ACTION ITEM:
Find and copy each line of the listing below that has the word "Example" in it.
[[ DATA open ]]
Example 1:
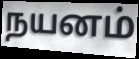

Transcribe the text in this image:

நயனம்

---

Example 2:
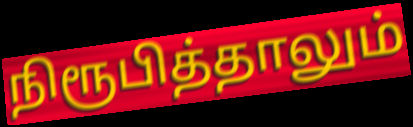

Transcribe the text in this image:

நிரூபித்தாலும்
[[ DATA closed ]]
[[ DATA open ]]
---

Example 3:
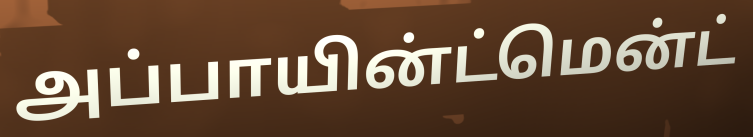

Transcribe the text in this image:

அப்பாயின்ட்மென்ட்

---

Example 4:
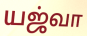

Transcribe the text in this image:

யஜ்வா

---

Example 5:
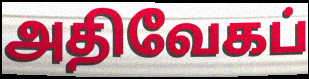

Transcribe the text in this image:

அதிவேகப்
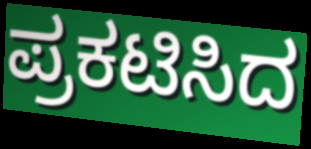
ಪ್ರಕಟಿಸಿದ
[[ DATA closed ]]
TASK ANSWER:
Example 1:
Example 2:
Example 3:
Example 4:
Example 5:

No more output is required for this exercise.